It's Wednesday morning and the Earth is in fact still orbiting the sun just like it was yesterday and eerily similar to how it was when the football Cardinals were 12-0. If Copernicus can coach against a spread offense the way he can explain planetary movements, then I think we may have just found our defensive coordinator.
In looking at the numbers from last night, my feelings about the game haven't changed much, and they only confirm what I already thought, that we were dominated offensively and defensively. Let's take them individually, shall we?
On offense, it was just plain horrendous. When it became evident that Nate had little protection from his offensive line, Tulsa sent anywhere from 4 to 8 into the backfield. Most times the pressure worked, occasionally it didn't, and when he got a throw off at all, it often sailed high. The numbers on Nate? 9-29 for 145 and an INT. It was a season low in both completions and yards, and Nate didn't complete a pass in the second half. Throw in his 4 fumbles, two of which were lost, and I'd say it was arguably Nate Davis' worst outing of his career.
The ground attack for Ball State, truly their best offensive weapon this season for the balance it creates was horrendous as well. 78 yards on 28 carries for an average of 2.8 was the final tally. Quale Lewis looked just a step slow against this Tulsa defense, and with Davis struggling to open up the box he was only able to gain 35 yards on 16 carries, his lowest rushing total of the season. His longest run of the night? A nine-yard scamper. For a team that prides itself on balance, at least both rushing and passing were equally terrible. The good news for the offense? Nate was only sacked twice, which tied, and didn't set, a new record for this season.
Defensively, the Cardinals were gashed early and ran out of gas late. Having the offense go three-and-out all six times in the second half will wear you down a bit. That still is no excuse for the 439 yards given up by the Cardinals to the the Tulsa rush. Tarrion Adams alone had 207 yards and 3 TD. Not good. Alex Knipp checked in with a decent stat line after the game, recording 13 tackles, 1 sack, and 2 TFL.
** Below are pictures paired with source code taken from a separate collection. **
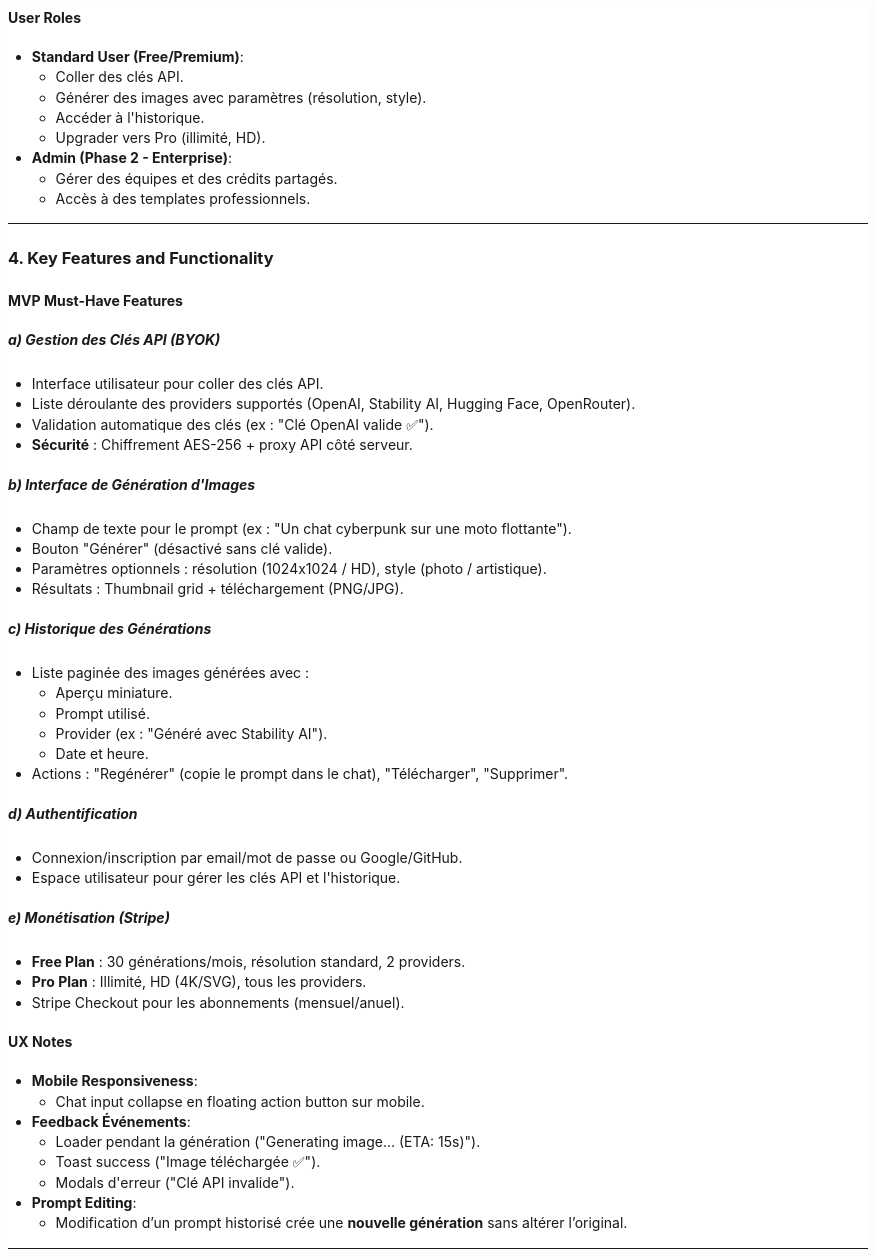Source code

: #### **User Roles**  
- **Standard User (Free/Premium)**:  
  - Coller des clés API.  
  - Générer des images avec paramètres (résolution, style).  
  - Accéder à l'historique.  
  - Upgrader vers Pro (illimité, HD).  
- **Admin (Phase 2 - Enterprise)**:  
  - Gérer des équipes et des crédits partagés.  
  - Accès à des templates professionnels.  

---

### **4. Key Features and Functionality**  

#### **MVP Must-Have Features**  
##### **a) Gestion des Clés API (BYOK)**  
- Interface utilisateur pour coller des clés API.  
- Liste déroulante des providers supportés (OpenAI, Stability AI, Hugging Face, OpenRouter).  
- Validation automatique des clés (ex : "Clé OpenAI valide ✅").  
- **Sécurité** : Chiffrement AES-256 + proxy API côté serveur.  

##### **b) Interface de Génération d'Images**  
- Champ de texte pour le prompt (ex : "Un chat cyberpunk sur une moto flottante").  
- Bouton "Générer" (désactivé sans clé valide).  
- Paramètres optionnels : résolution (1024x1024 / HD), style (photo / artistique).  
- Résultats : Thumbnail grid + téléchargement (PNG/JPG).  

##### **c) Historique des Générations**  
- Liste paginée des images générées avec :  
  - Aperçu miniature.  
  - Prompt utilisé.  
  - Provider (ex : "Généré avec Stability AI").  
  - Date et heure.  
- Actions : "Regénérer" (copie le prompt dans le chat), "Télécharger", "Supprimer".  

##### **d) Authentification**  
- Connexion/inscription par email/mot de passe ou Google/GitHub.  
- Espace utilisateur pour gérer les clés API et l'historique.  

##### **e) Monétisation (Stripe)**  
- **Free Plan** : 30 générations/mois, résolution standard, 2 providers.  
- **Pro Plan** : Illimité, HD (4K/SVG), tous les providers.  
- Stripe Checkout pour les abonnements (mensuel/anuel).  

#### **UX Notes**  
- **Mobile Responsiveness**:  
  - Chat input collapse en floating action button sur mobile.  
- **Feedback Événements**:  
  - Loader pendant la génération ("Generating image… (ETA: 15s)").  
  - Toast success ("Image téléchargée ✅").  
  - Modals d'erreur ("Clé API invalide").  
- **Prompt Editing**:  
  - Modification d’un prompt historisé crée une **nouvelle génération** sans altérer l’original.  

---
The "team" statistics were dominated by Tulsa as well, including a 50% conversion rate for their 18 3rd downs, compared to just 2-15 by the Cardinals and a 632-223 advantage in total yards. By the way, that's a record for Tulsa. In a fitting bit of irony, the lone bright spot for the Cardinals was punter Chris Miller, who averaged 48.1 yards on 8 kicks, including a 62-yard monster.
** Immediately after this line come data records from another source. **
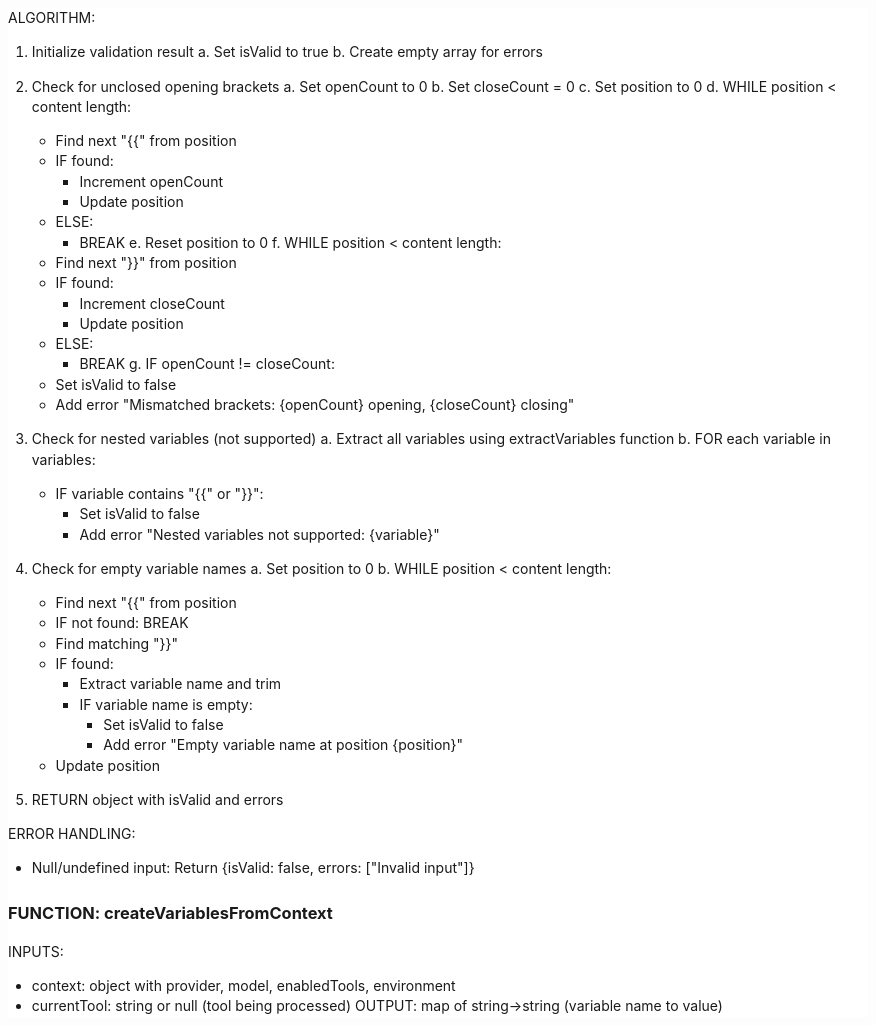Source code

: ALGORITHM:
1. Initialize validation result
   a. Set isValid to true
   b. Create empty array for errors

2. Check for unclosed opening brackets
   a. Set openCount to 0
   b. Set closeCount = 0
   c. Set position to 0
   d. WHILE position < content length:
      - Find next "{{" from position
      - IF found:
        - Increment openCount
        - Update position
      - ELSE:
        - BREAK
   e. Reset position to 0
   f. WHILE position < content length:
      - Find next "}}" from position
      - IF found:
        - Increment closeCount
        - Update position
      - ELSE:
        - BREAK
   g. IF openCount != closeCount:
      - Set isValid to false
      - Add error "Mismatched brackets: {openCount} opening, {closeCount} closing"

3. Check for nested variables (not supported)
   a. Extract all variables using extractVariables function
   b. FOR each variable in variables:
      - IF variable contains "{{" or "}}":
        - Set isValid to false
        - Add error "Nested variables not supported: {variable}"

4. Check for empty variable names
   a. Set position to 0
   b. WHILE position < content length:
      - Find next "{{" from position
      - IF not found: BREAK
      - Find matching "}}"
      - IF found:
        - Extract variable name and trim
        - IF variable name is empty:
          - Set isValid to false
          - Add error "Empty variable name at position {position}"
      - Update position

5. RETURN object with isValid and errors

ERROR HANDLING:
- Null/undefined input: Return {isValid: false, errors: ["Invalid input"]}

### FUNCTION: createVariablesFromContext
INPUTS:
  - context: object with provider, model, enabledTools, environment
  - currentTool: string or null (tool being processed)
OUTPUT: map of string->string (variable name to value)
So what did we learn last night? Truthfully, nothing. It was a poor game, plain and simple, and many will lose sight of this team and these athletes because of the clunkers they exhibited in their final two outings. Of course, with the passing of time comes perspective. And this team for all of its late season crappery had one unbelievable year. To lose focus of that, to forget the steps made, would be foolish.
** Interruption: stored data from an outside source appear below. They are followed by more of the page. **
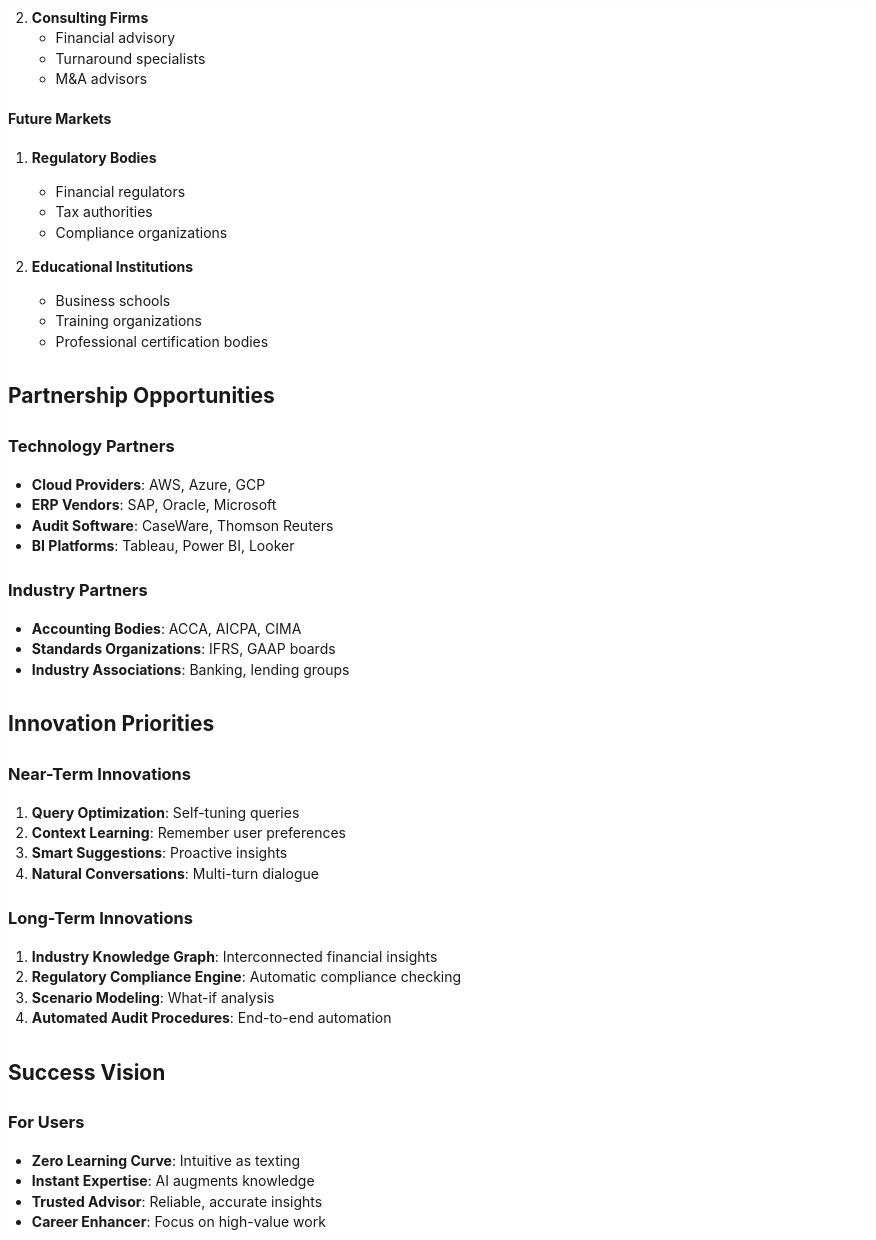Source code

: 2. **Consulting Firms**
   - Financial advisory
   - Turnaround specialists
   - M&A advisors

#### Future Markets
1. **Regulatory Bodies**
   - Financial regulators
   - Tax authorities
   - Compliance organizations

2. **Educational Institutions**
   - Business schools
   - Training organizations
   - Professional certification bodies

## Partnership Opportunities

### Technology Partners
- **Cloud Providers**: AWS, Azure, GCP
- **ERP Vendors**: SAP, Oracle, Microsoft
- **Audit Software**: CaseWare, Thomson Reuters
- **BI Platforms**: Tableau, Power BI, Looker

### Industry Partners
- **Accounting Bodies**: ACCA, AICPA, CIMA
- **Standards Organizations**: IFRS, GAAP boards
- **Industry Associations**: Banking, lending groups

## Innovation Priorities

### Near-Term Innovations
1. **Query Optimization**: Self-tuning queries
2. **Context Learning**: Remember user preferences
3. **Smart Suggestions**: Proactive insights
4. **Natural Conversations**: Multi-turn dialogue

### Long-Term Innovations
1. **Industry Knowledge Graph**: Interconnected financial insights
2. **Regulatory Compliance Engine**: Automatic compliance checking
3. **Scenario Modeling**: What-if analysis
4. **Automated Audit Procedures**: End-to-end automation

## Success Vision

### For Users
- **Zero Learning Curve**: Intuitive as texting
- **Instant Expertise**: AI augments knowledge
- **Trusted Advisor**: Reliable, accurate insights
- **Career Enhancer**: Focus on high-value work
"Failure" is a strong word and one that gets tossed about in the sports world a little too often for my taste, especially considering these are a bunch of 18-22 year old kids playing a game. When the proverbial rubber hits the road, this is a team that finished 2008 12-2. They won a MAC West title. They played in a MAC Championship Game. They played in their second consecutive Bowl Game for the first time in school history. They were ranked in the AP Top 25, a first for the school. They were ranked in the Top 12 of the BCS, another first for the school. All tremendously fantastic things that none of us imagined plausible just a few short months ago. When considering the circumstances that changed with this team after the IU game and the injury to Dante Love, it is success of the highest order, no matter how you slice it.
Over the next weeks here at OTP we'll get you ready for National Signing Day on February 4th, we'll send off the seniors, and we'll chat a bit about what we'll be expecting from the Cardinals in 2009. Regardless, it's great to be a Ball State Cardinal. Now more than ever before.